**Task to carry out**
Reproduce the material below word for word, leaving out the pictures.

**Data section**
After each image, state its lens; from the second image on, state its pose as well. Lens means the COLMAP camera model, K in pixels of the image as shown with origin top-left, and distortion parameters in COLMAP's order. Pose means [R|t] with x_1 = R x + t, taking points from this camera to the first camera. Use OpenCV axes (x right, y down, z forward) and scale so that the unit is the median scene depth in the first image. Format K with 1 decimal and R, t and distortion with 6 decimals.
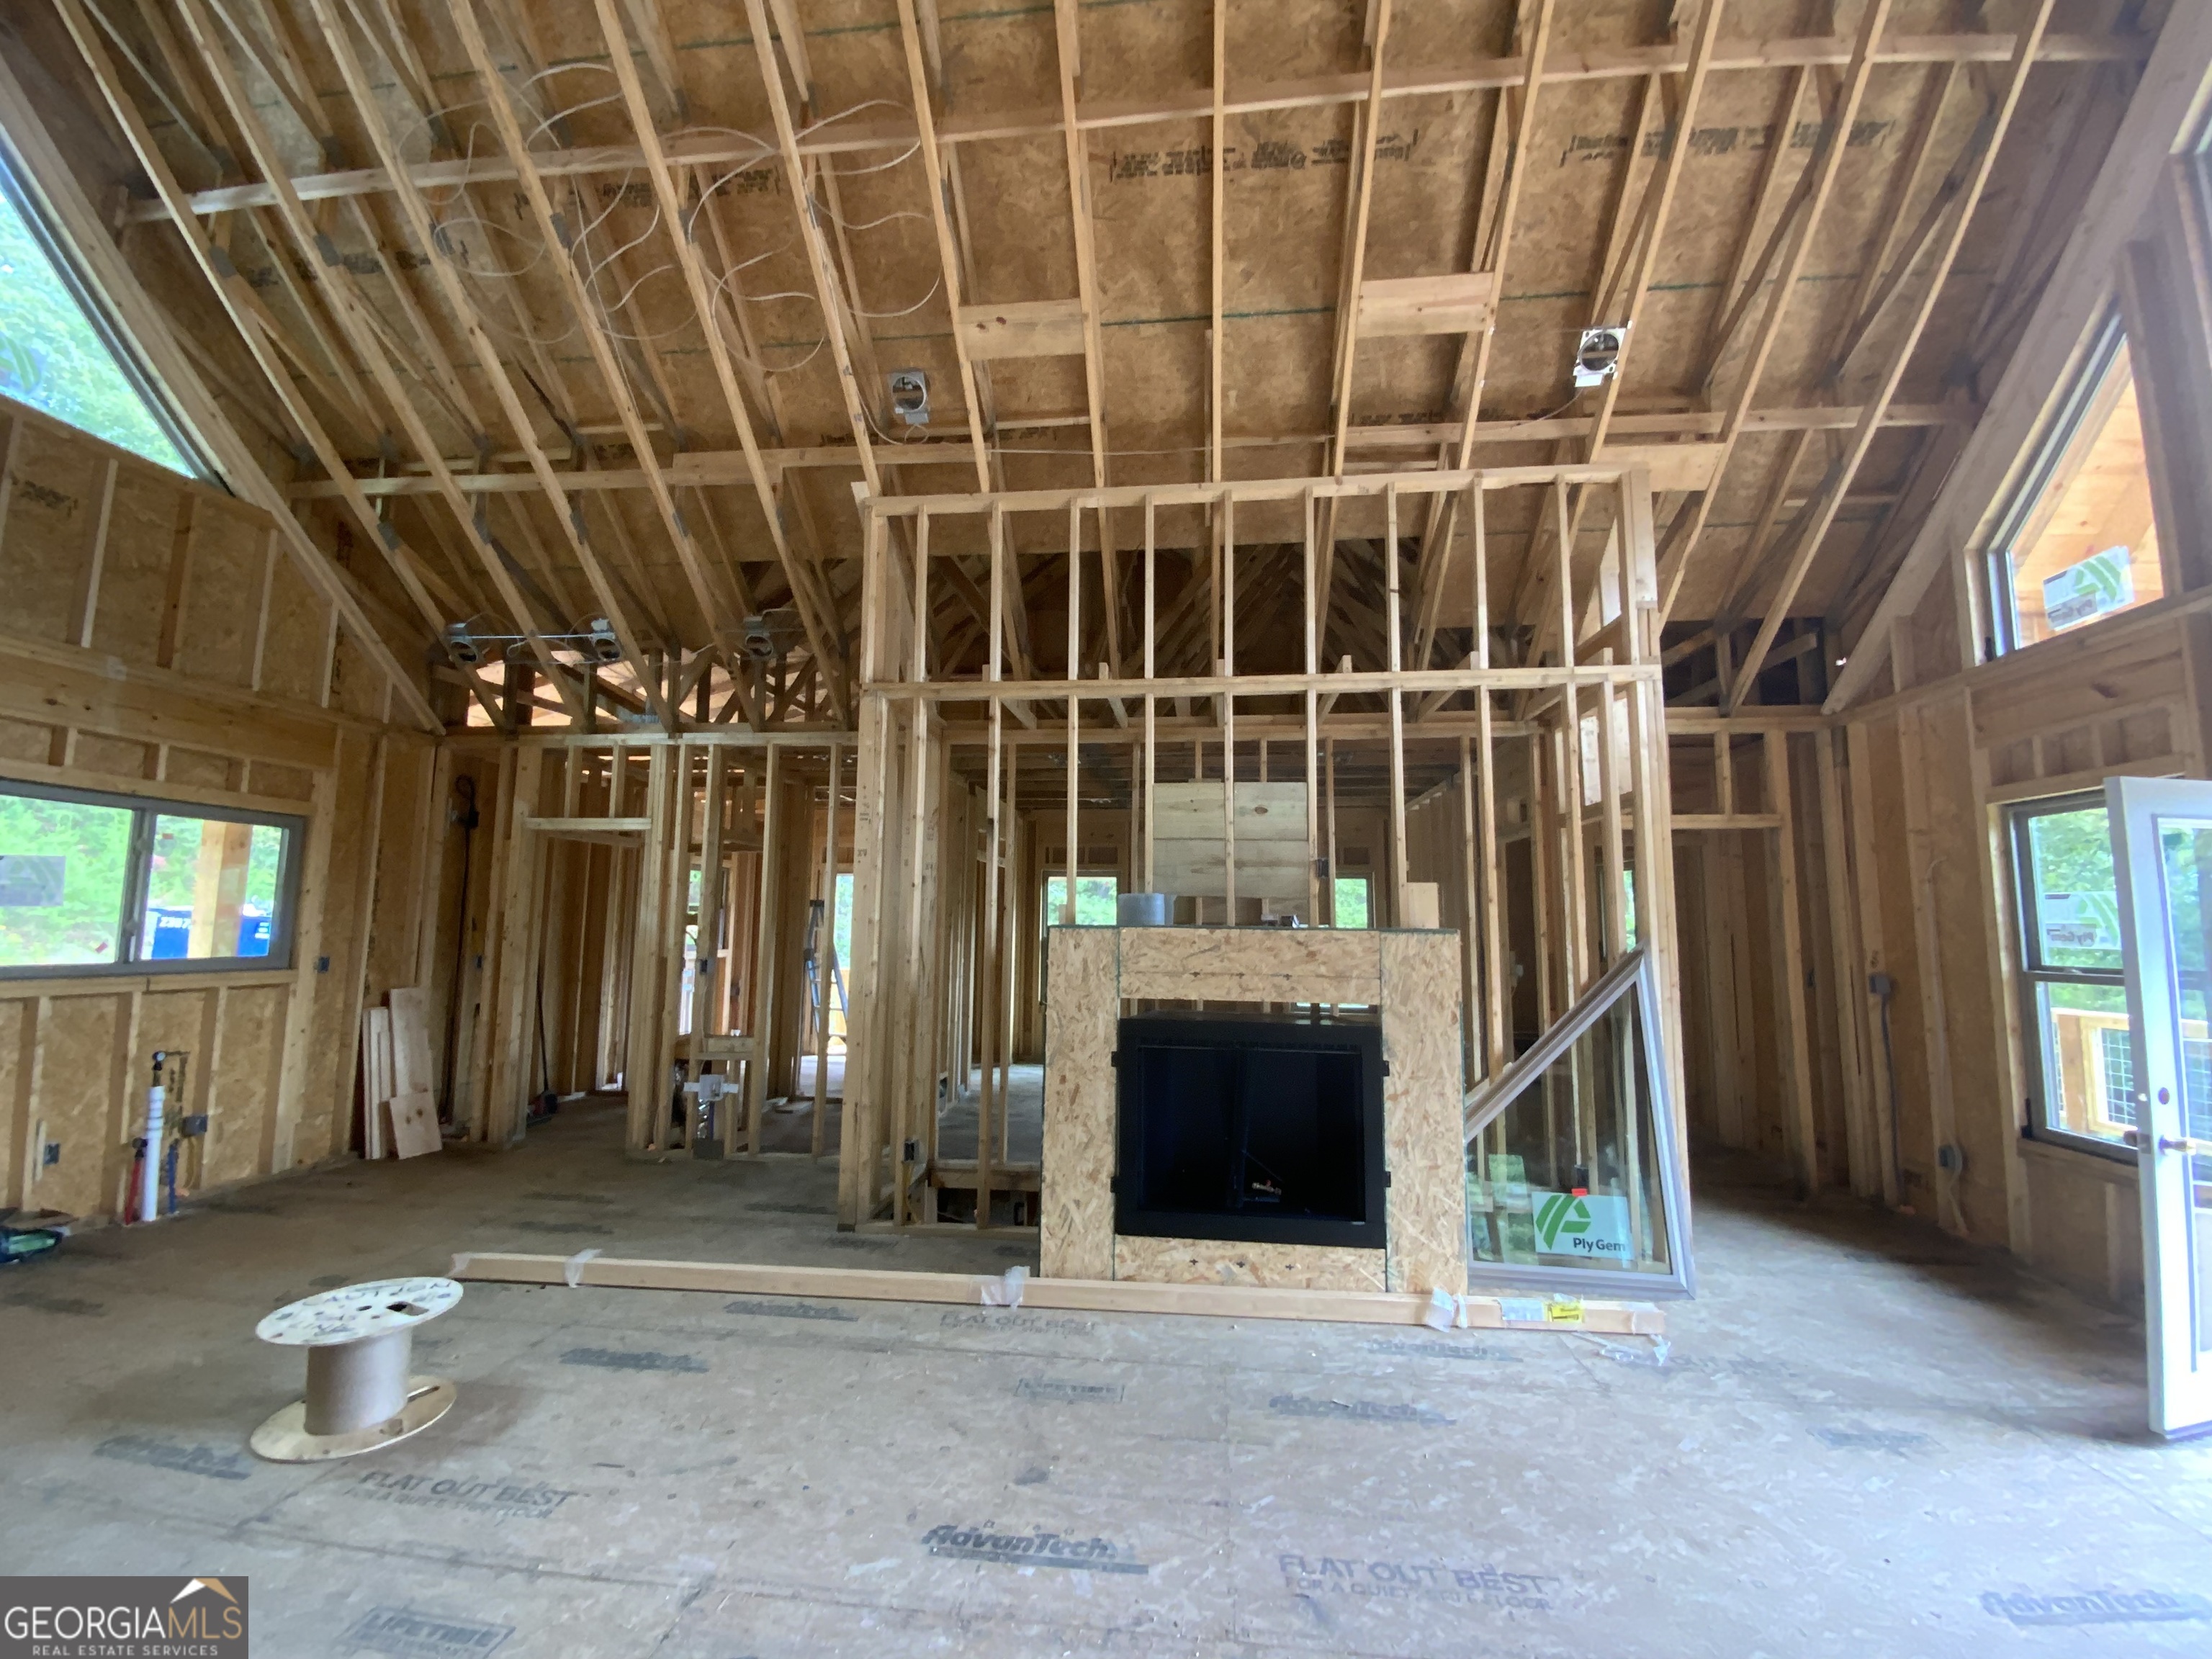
lens RADIAL K [[934.4, 0, 1106.0], [0, 934.4, 829.5], [0, 0, 1]] dist [0.002370, 0.000013]
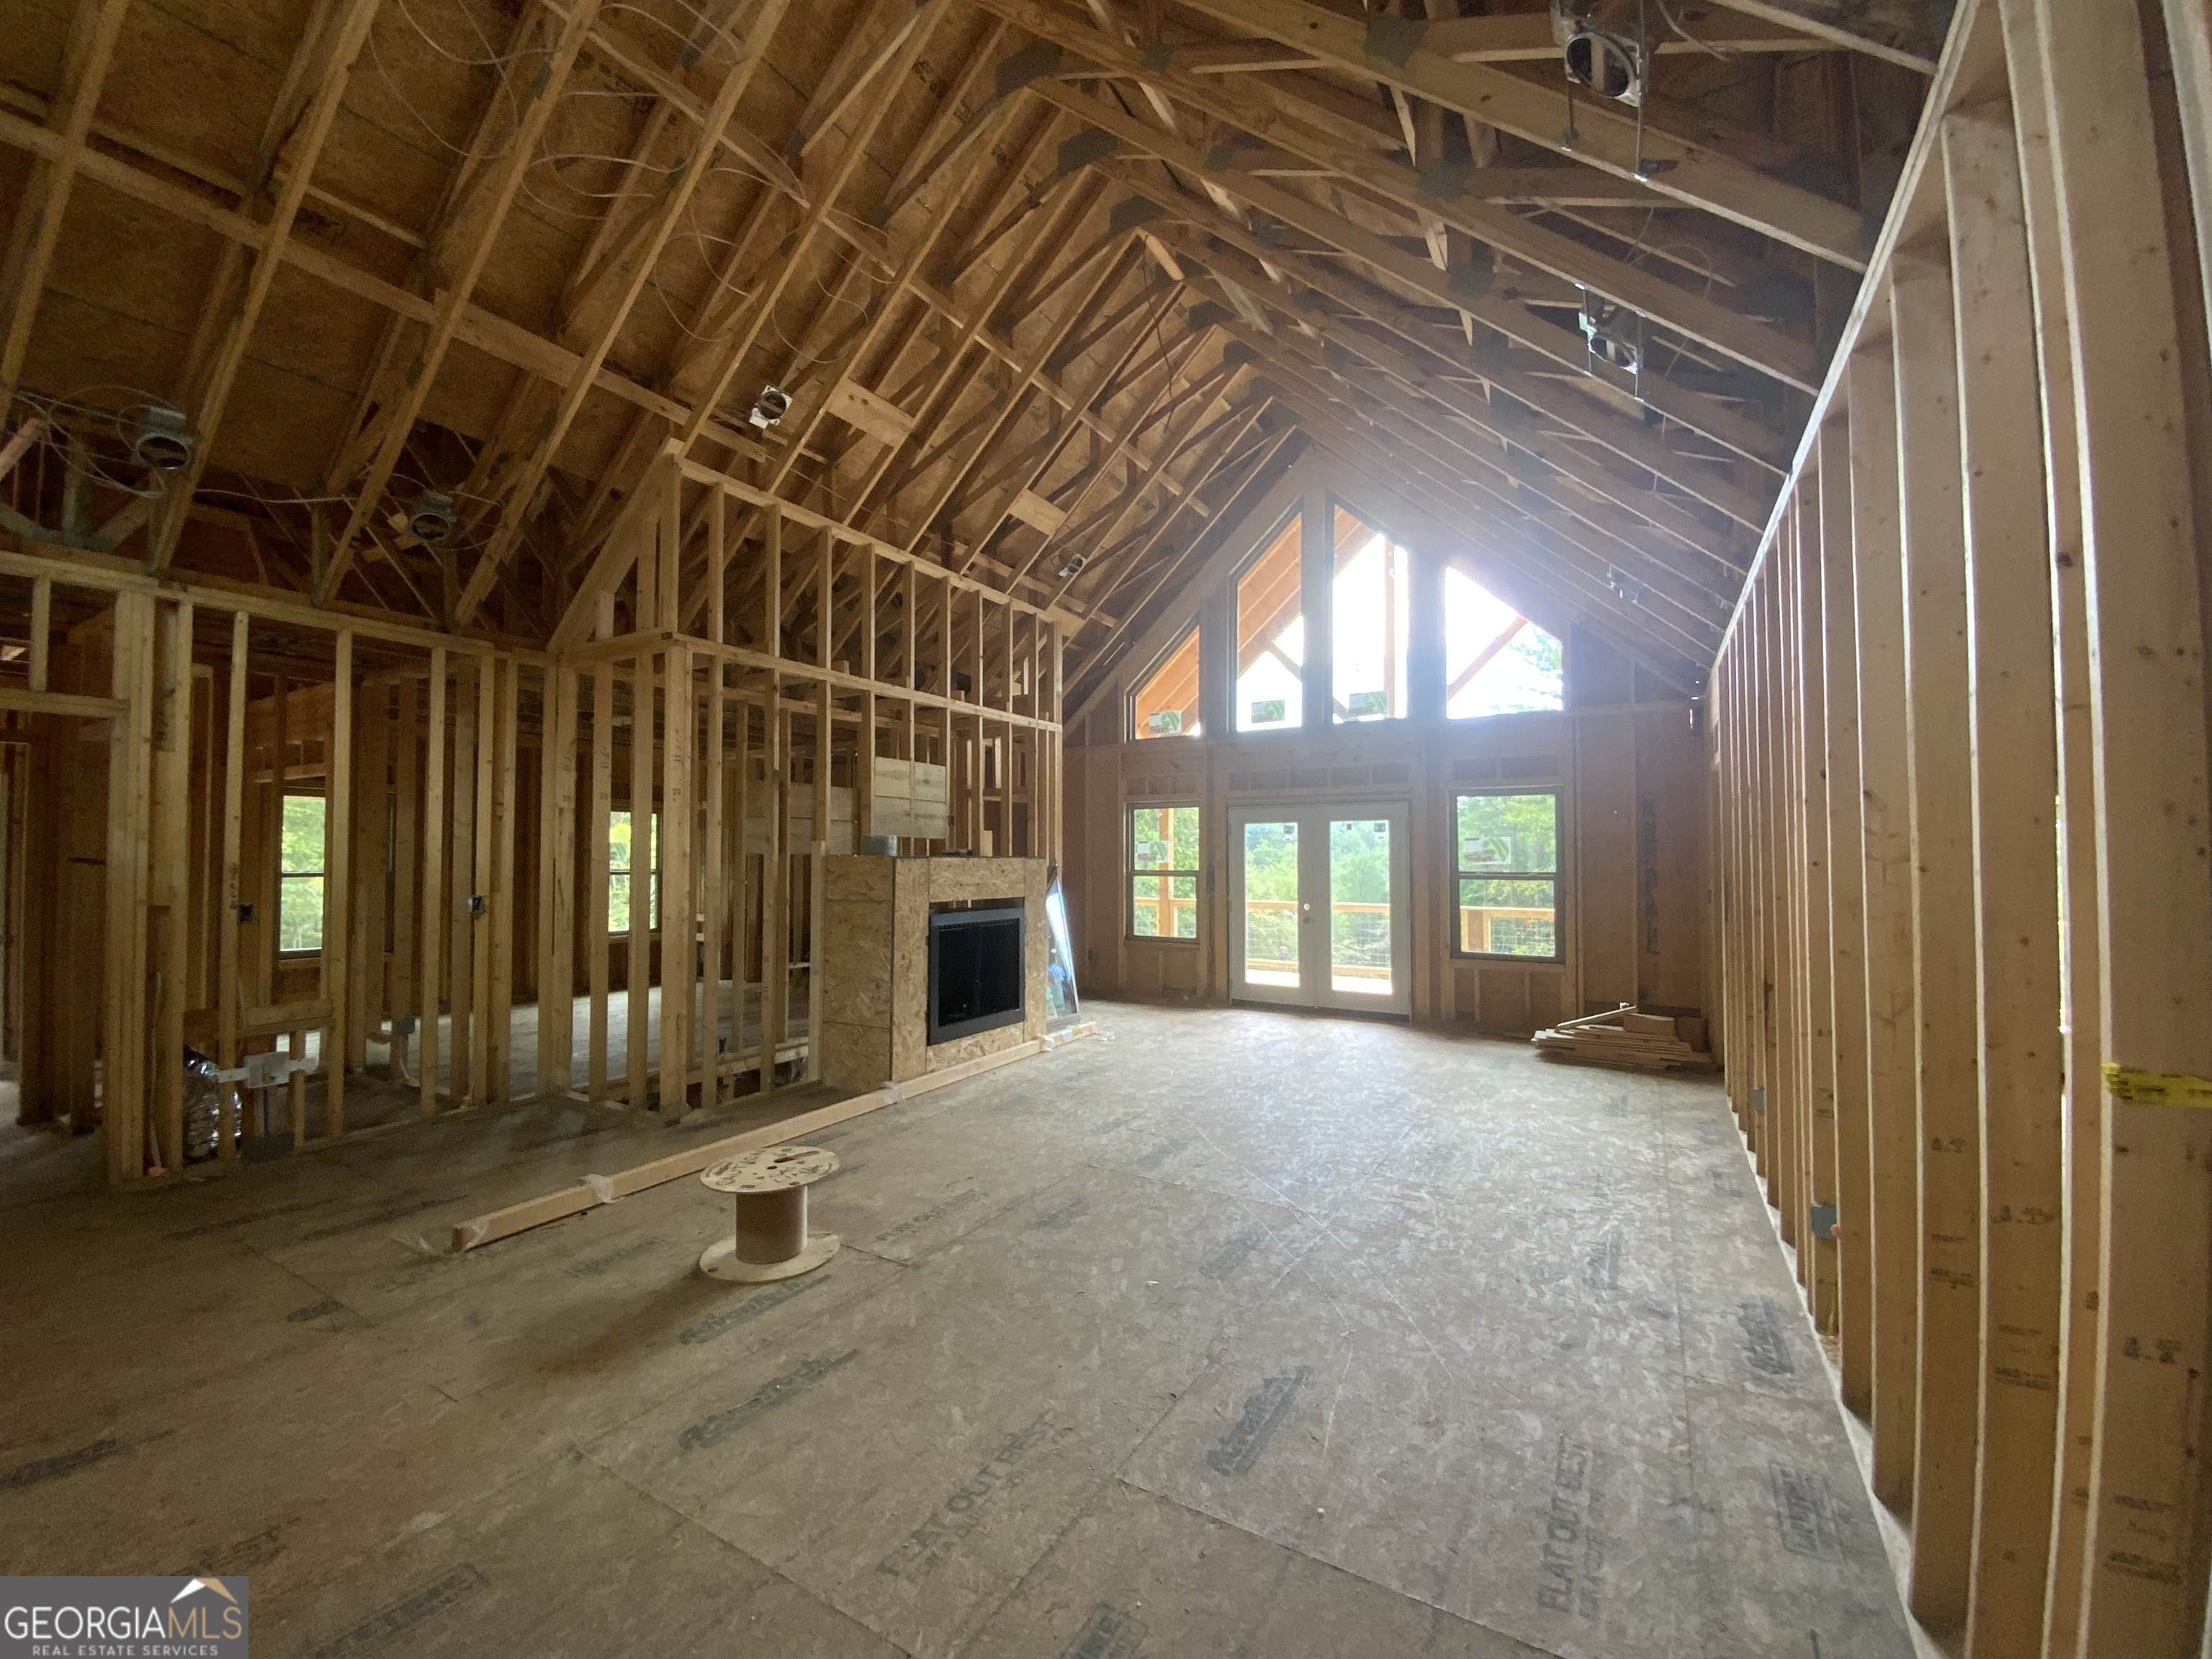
lens RADIAL K [[934.4, 0, 1106.0], [0, 934.4, 829.5], [0, 0, 1]] dist [0.002370, 0.000013]
pose [[0.386154, 0.020536, 0.922206, -1.134722], [-0.088533, 0.995962, 0.014893, 0.010496], [-0.918176, -0.087397, 0.386413, 0.113724]]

**Exercise solution**
After each image, state its lens; from the second image on, state its pose as well. Lens means the COLMAP camera model, K in pixels of the image as shown with origin top-left, and distortion parameters in COLMAP's order. Pose means [R|t] with x_1 = R x + t, taking points from this camera to the first camera. Use OpenCV axes (x right, y down, z forward) and scale so that the unit is the median scene depth in the first image. Format K with 1 decimal and R, t and distortion with 6 decimals.
lens RADIAL K [[934.4, 0, 1106.0], [0, 934.4, 829.5], [0, 0, 1]] dist [0.002370, 0.000013]
lens RADIAL K [[934.4, 0, 1106.0], [0, 934.4, 829.5], [0, 0, 1]] dist [0.002370, 0.000013]
pose [[0.386154, 0.020536, 0.922206, -1.134722], [-0.088533, 0.995962, 0.014893, 0.010496], [-0.918176, -0.087397, 0.386413, 0.113724]]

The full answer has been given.